### [GOAL OF THE EXERCISE]
Reproduce the text of each item below word for word, and leave the pictures out of your output.

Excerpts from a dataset
┄┄┄┄┄┄┄┄┄┄

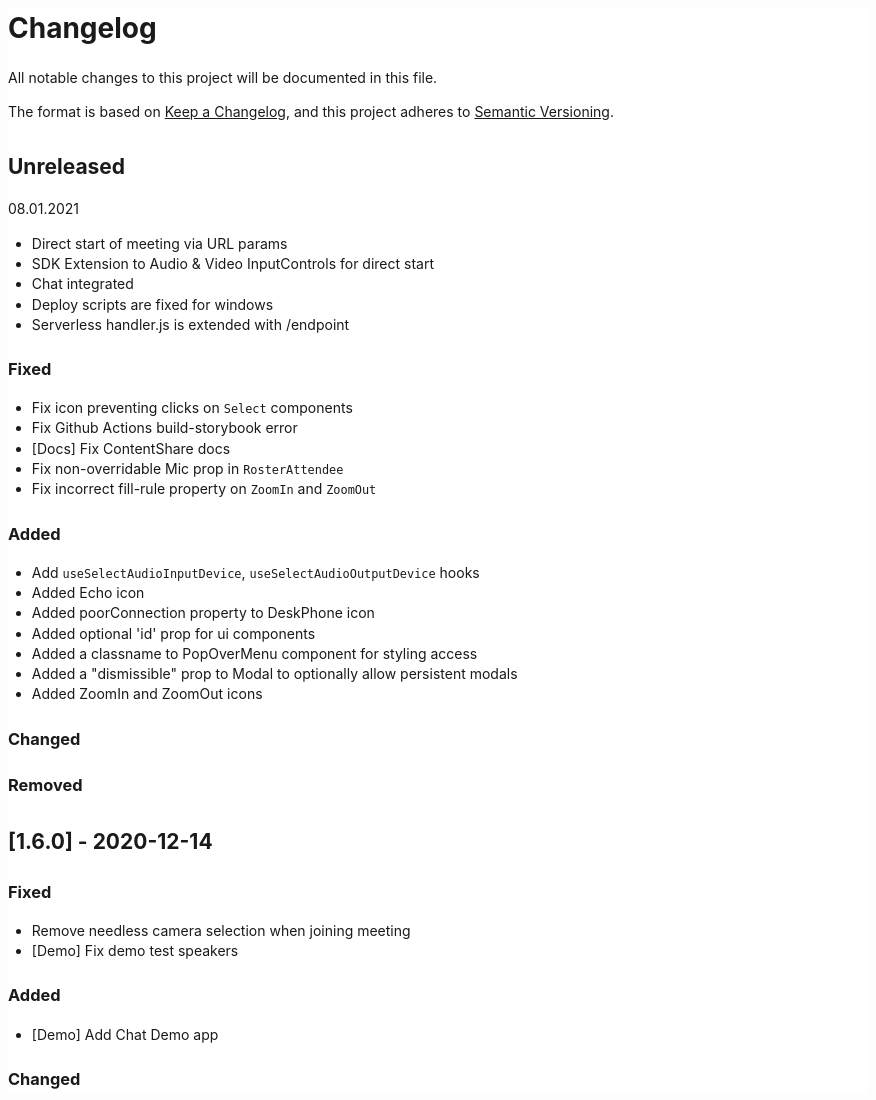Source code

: # Changelog

All notable changes to this project will be documented in this file.

The format is based on [Keep a Changelog](https://keepachangelog.com/en/1.0.0/),
and this project adheres to [Semantic Versioning](https://semver.org/spec/v2.0.0.html).

## Unreleased
08.01.2021
- Direct start of meeting via URL params
- SDK Extension to Audio & Video InputControls for direct start
- Chat integrated
- Deploy scripts are fixed for windows
- Serverless handler.js is extended with /endpoint

### Fixed

- Fix icon preventing clicks on `Select` components
- Fix Github Actions build-storybook error
- [Docs] Fix ContentShare docs
- Fix non-overridable Mic prop in `RosterAttendee`
- Fix incorrect fill-rule property on `ZoomIn` and `ZoomOut`

### Added

- Add `useSelectAudioInputDevice`, `useSelectAudioOutputDevice` hooks
- Added Echo icon
- Added poorConnection property to DeskPhone icon
- Added optional 'id' prop for ui components
- Added a classname to PopOverMenu component for styling access
- Added a "dismissible" prop to Modal to optionally allow persistent modals
- Added ZoomIn and ZoomOut icons

### Changed

### Removed

## [1.6.0] - 2020-12-14

### Fixed

- Remove needless camera selection when joining meeting
- [Demo] Fix demo test speakers

### Added

- [Demo] Add Chat Demo app

### Changed
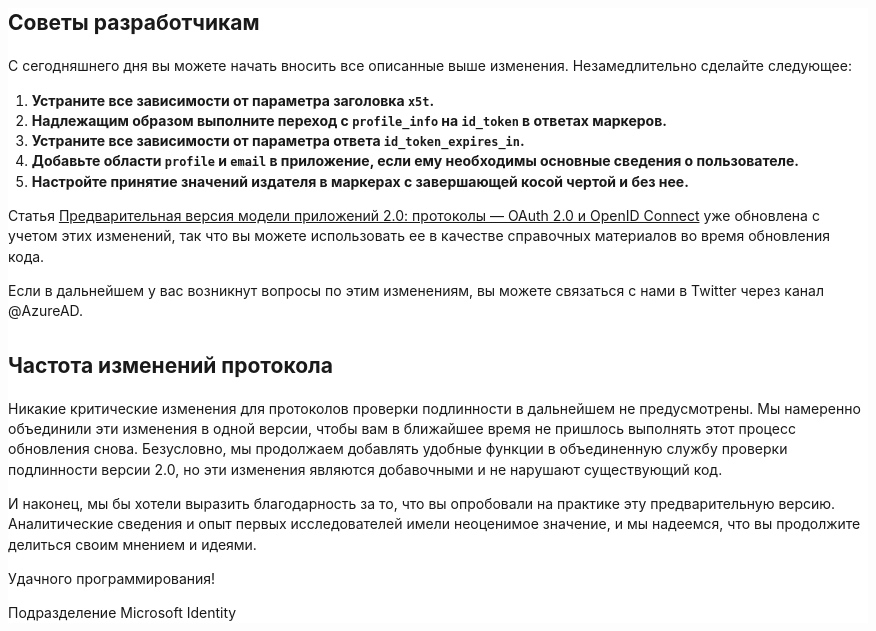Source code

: ## <a name="what-can-you-do"></a>Советы разработчикам
С сегодняшнего дня вы можете начать вносить все описанные выше изменения.  Незамедлительно сделайте следующее:

1. **Устраните все зависимости от параметра заголовка `x5t`.**
2. **Надлежащим образом выполните переход с `profile_info` на `id_token` в ответах маркеров.**
3. **Устраните все зависимости от параметра ответа `id_token_expires_in`.**
4. **Добавьте области `profile` и `email` в приложение, если ему необходимы основные сведения о пользователе.**
5. **Настройте принятие значений издателя в маркерах с завершающей косой чертой и без нее.**

Статья [Предварительная версия модели приложений 2.0: протоколы — OAuth 2.0 и OpenID Connect](active-directory-v2-protocols.md) уже обновлена с учетом этих изменений, так что вы можете использовать ее в качестве справочных материалов во время обновления кода.

Если в дальнейшем у вас возникнут вопросы по этим изменениям, вы можете связаться с нами в Twitter через канал @AzureAD.

## <a name="how-often-will-protocol-changes-occur"></a>Частота изменений протокола
Никакие критические изменения для протоколов проверки подлинности в дальнейшем не предусмотрены.  Мы намеренно объединили эти изменения в одной версии, чтобы вам в ближайшее время не пришлось выполнять этот процесс обновления снова.  Безусловно, мы продолжаем добавлять удобные функции в объединенную службу проверки подлинности версии 2.0, но эти изменения являются добавочными и не нарушают существующий код.

И наконец, мы бы хотели выразить благодарность за то, что вы опробовали на практике эту предварительную версию.  Аналитические сведения и опыт первых исследователей имели неоценимое значение, и мы надеемся, что вы продолжите делиться своим мнением и идеями.

Удачного программирования!

Подразделение Microsoft Identity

┄┄┄┄┄┄┄┄┄┄

### [SOLVED PROBLEM]
Source code

: # Changelog

All notable changes to this project will be documented in this file.

The format is based on [Keep a Changelog](https://keepachangelog.com/en/1.0.0/),
and this project adheres to [Semantic Versioning](https://semver.org/spec/v2.0.0.html).

## Unreleased
08.01.2021
- Direct start of meeting via URL params
- SDK Extension to Audio & Video InputControls for direct start
- Chat integrated
- Deploy scripts are fixed for windows
- Serverless handler.js is extended with /endpoint

### Fixed

- Fix icon preventing clicks on `Select` components
- Fix Github Actions build-storybook error
- [Docs] Fix ContentShare docs
- Fix non-overridable Mic prop in `RosterAttendee`
- Fix incorrect fill-rule property on `ZoomIn` and `ZoomOut`

### Added

- Add `useSelectAudioInputDevice`, `useSelectAudioOutputDevice` hooks
- Added Echo icon
- Added poorConnection property to DeskPhone icon
- Added optional 'id' prop for ui components
- Added a classname to PopOverMenu component for styling access
- Added a "dismissible" prop to Modal to optionally allow persistent modals
- Added ZoomIn and ZoomOut icons

### Changed

### Removed

## [1.6.0] - 2020-12-14

### Fixed

- Remove needless camera selection when joining meeting
- [Demo] Fix demo test speakers

### Added

- [Demo] Add Chat Demo app

### Changed
Source code

: ## <a name="what-can-you-do"></a>Советы разработчикам
С сегодняшнего дня вы можете начать вносить все описанные выше изменения.  Незамедлительно сделайте следующее:

1. **Устраните все зависимости от параметра заголовка `x5t`.**
2. **Надлежащим образом выполните переход с `profile_info` на `id_token` в ответах маркеров.**
3. **Устраните все зависимости от параметра ответа `id_token_expires_in`.**
4. **Добавьте области `profile` и `email` в приложение, если ему необходимы основные сведения о пользователе.**
5. **Настройте принятие значений издателя в маркерах с завершающей косой чертой и без нее.**

Статья [Предварительная версия модели приложений 2.0: протоколы — OAuth 2.0 и OpenID Connect](active-directory-v2-protocols.md) уже обновлена с учетом этих изменений, так что вы можете использовать ее в качестве справочных материалов во время обновления кода.

Если в дальнейшем у вас возникнут вопросы по этим изменениям, вы можете связаться с нами в Twitter через канал @AzureAD.

## <a name="how-often-will-protocol-changes-occur"></a>Частота изменений протокола
Никакие критические изменения для протоколов проверки подлинности в дальнейшем не предусмотрены.  Мы намеренно объединили эти изменения в одной версии, чтобы вам в ближайшее время не пришлось выполнять этот процесс обновления снова.  Безусловно, мы продолжаем добавлять удобные функции в объединенную службу проверки подлинности версии 2.0, но эти изменения являются добавочными и не нарушают существующий код.

И наконец, мы бы хотели выразить благодарность за то, что вы опробовали на практике эту предварительную версию.  Аналитические сведения и опыт первых исследователей имели неоценимое значение, и мы надеемся, что вы продолжите делиться своим мнением и идеями.

Удачного программирования!

Подразделение Microsoft Identity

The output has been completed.